As long as you have grass growing on your property, a lawnmower is a critical piece of equipment to own. However, during winter, you won’t be cutting your grass as often as when the weather is warmer. So, you must know how to remove gas from lawn mower before storing it until spring.
A well-maintained mower should start instantly. That’s why you shouldn’t keep your lawnmower with old gasoline sitting inside the tank. If you do, get ready to deal with endless ignition problems, leading to a drop in performance.
A riding lawn mower is harder to work with because it’s so big. So, find out how to drain gas from a riding lawn mower to keep it running when the grass grows back.
Why Do You Need To Drain Gasoline From A Lawnmower?
Old fuel inside your tank will dent your machine’s performance. As gasoline sits inside your mower’s tank, ethanol deposits start to form. These combustible molecules drop to the floor of the tank. What’s left is a poorly combusting fluid that readily flows to the carburetor.
When you run your machine, the low-quality gas will choke the fuel filter. As a result, you’ll notice the machine stuttering for a minute or so before igniting. And even after it’s switched on, the mower’s fuel flow is compromised and won’t deliver maximum power to the grass-cutting blades.
Draining gas from your lawnmower is a crucial maintenance procedure that many homeowners ignore. It isn’t a significant activity, and many people don’t use the machine over the winter. However, you stand to lose valuable horsepower with an inefficient fuel flow system. You should also check your lawnmower hour meter to see if any other maintenance is due.
How To Remove Gas From Lawn Mower Gas Tank
You should consider several methods if you want to know how to remove gas from a lawnmower. Remember, this is a routine procedure. You won’t need an entire toolbox to work on your machine. You can simply use a siphoning tube or skip it altogether.
1. Siphoning Method
The basic idea of a siphon tube is to suck out the gas inside your lawnmower’s tank. You can use a siphon pump to automate most of the process for you. If you’re feeling adventurous, use your mouth to retrieve gas and direct it into a collecting can. Air pressure inside the tank will push most of the liquid out into the jar.

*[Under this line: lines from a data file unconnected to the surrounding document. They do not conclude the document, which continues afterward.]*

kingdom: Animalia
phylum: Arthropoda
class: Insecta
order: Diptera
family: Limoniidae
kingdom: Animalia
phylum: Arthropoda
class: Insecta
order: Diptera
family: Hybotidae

However, sucking gasoline is not the safest method — you may accidentally ingest some liquid fuel. That’s why you need a pair of hose pipes to siphon gas from a lawnmower gas tank safely.

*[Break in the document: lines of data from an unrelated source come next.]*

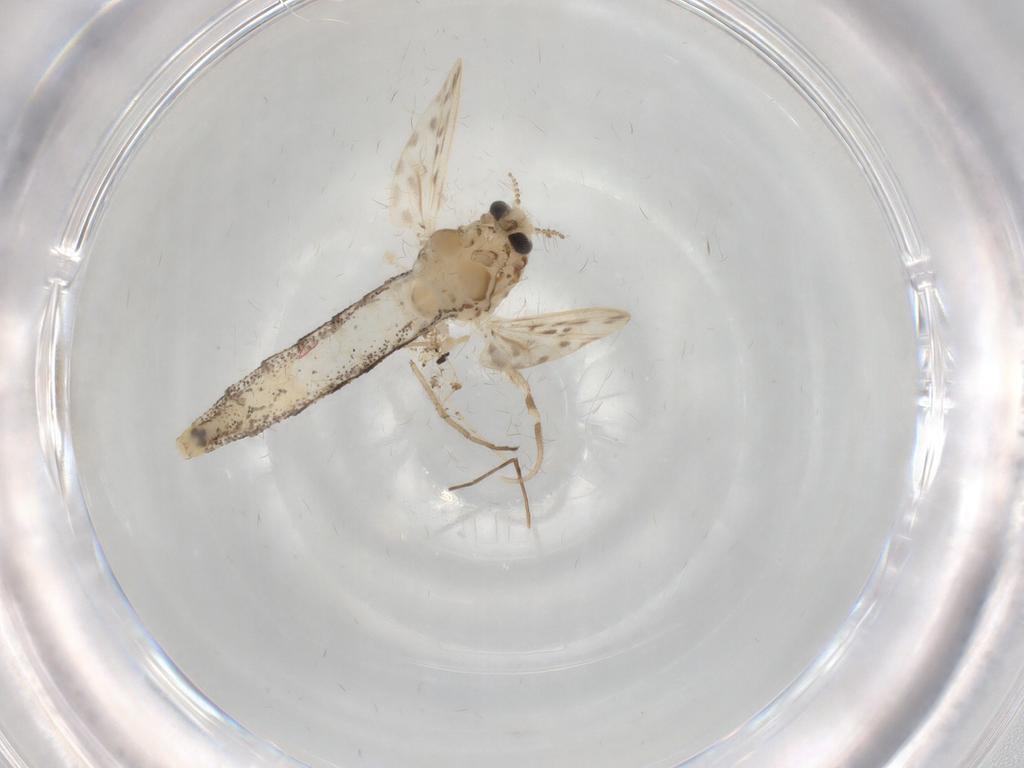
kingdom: Animalia
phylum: Arthropoda
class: Insecta
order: Diptera
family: Chaoboridae
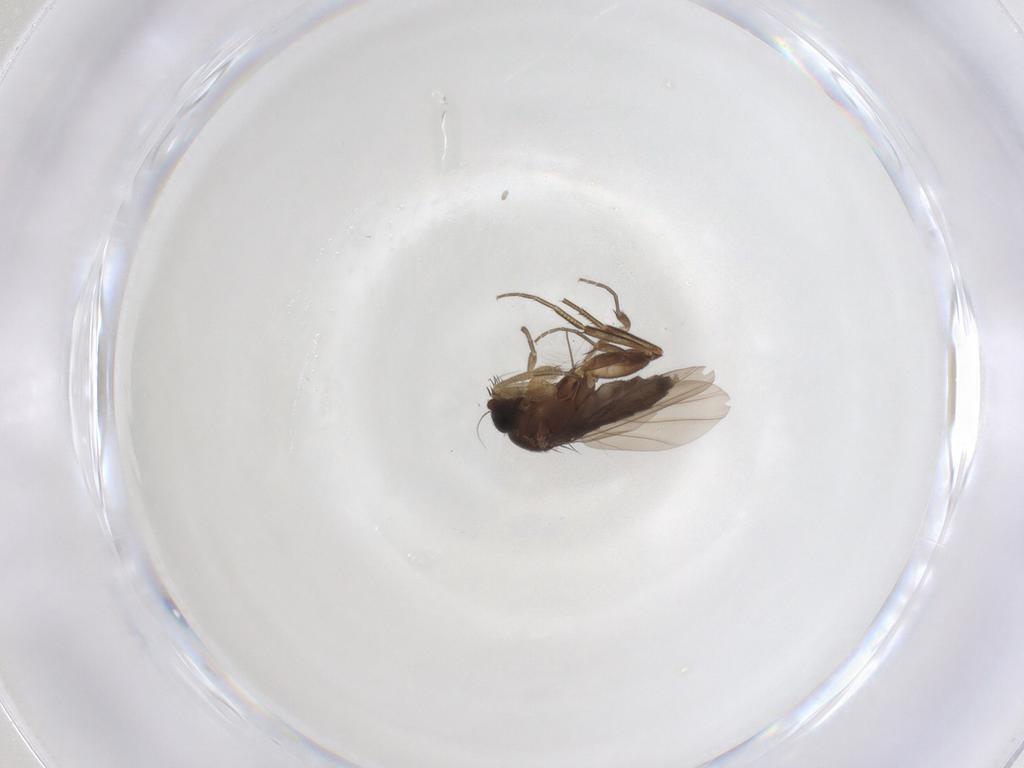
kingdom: Animalia
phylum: Arthropoda
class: Insecta
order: Diptera
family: Phoridae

For this method, you’ll need two hoses of varying lengths and a rag. Also, if you own an air compressor, you won’t have to blow into the gas tank and risk inhaling gasoline fumes.
Drive the longer hose pipe into the gas tank. Make sure it reaches the reservoir’s bottom. You can blow some air through this pipe to ascertain whether it is fully submerged. Then, connect the opposite end into a collecting jar or jerry can.
Next, run the second hose pipe into the gas tank. This pipe must be shorter and shouldn’t reach the tank’s bottom.
In this method, you aren’t going to suck any gas from the mower. Instead, you’ll alter the air pressure inside the tank and force the fuel to flow outside on its own. For this to work, tightly seal the gas tank opening.
Wrap the rag around the two hoses while sealing the tank’s entry point. If you don’t get a tight fit, give it a little splash of water, wring out excess moisture, and seal the opening.
Blow air into the shorter hose pipe. You can blow using your mouth or an air compressor if you own one. You’ll effectively increase the air pressure inside the tank. The other outlet is the longer submerged hose.
So as you blow into the tank, air pressure forces fuel into the longer hose and drives it to your collecting jerry can. Once you notice gas trickling out of the tank, stop blowing and let gravity handle the rest.
Once the jerry can is filled, lift the longer hose above the level of the fuel tank. Raising it will stop the flow. Alternatively, you can always wait until you’ve exhausted all the gas inside the tank. Then, take out the hose pipes and seal the gas tank. Since there’s still a little fuel inside the fuel line, you’ll have to exhaust all of it.
You don’t have to run your lawnmower to exhaust the remaining gas. The carburetor has a line that feeds gasoline into it. Find this pipe and disconnect it from the carburetor. Allow it to collect underneath into a collecting pan.
Once you are sure all the fuel lines are empty, start your machine. Once activated, the mower will force any remaining gas through the motor for burning. Therefore, run your mower until the tank is empty. You’ll know it’s over once the mower powers off on its own.
2. Running Your Lawn Mower
The easiest way to drain a lawnmower gas tank is to use up all the fuel inside. This method is best suited for machines with just a little bit of gas inside the tank. Running the lawnmower is an essential step after siphoning out the fuel from the tank.
However, if your fuel tank is almost full, it would take quite some time before the mower runs through all that gasoline.
So power your lawnmower and make sure that it is running at max speed. Then it’s all a waiting game as the motor burns all the gas in the tank. You don’t have to cut grass because the machine will burn fuel as long as the engine is running.
How To Drain Gas From Riding Lawn Mower
A riding lawnmower presents a unique challenge while trying to remove gas from the tank. First, it has a seat that, on most models, sits above the gas reservoir. Additionally, a riding lawnmower is a larger machine and has significantly more fuel.
However, you can still siphon out the fuel but remember to take maximum precautions because you’ll be dealing with more gasoline.
Safety Precautions For A Riding Lawn Mower
You have to park your lawnmower on an even surface and engage the parking brake. Remember to turn it off and give the engine some time to cool off. You can also use blocks of wood to secure the mower. These blocks also raise the mower, and you should have access to the machine’s underside.
Disconnect the spark plug wire and take out the ignition key before accessing the machine’s gas tank.
From the start, you shouldn’t store your lawnmower with old gasoline. The tank should be empty once you decide to put it away for winter. Once you ignite your mower, it is this low-quality stuff that flows into the carburetor. As a result, it doesn’t ignite as well as regular gasoline and reduces your machine’s performance. To avoid this, you must know how to remove gas from the lawnmower.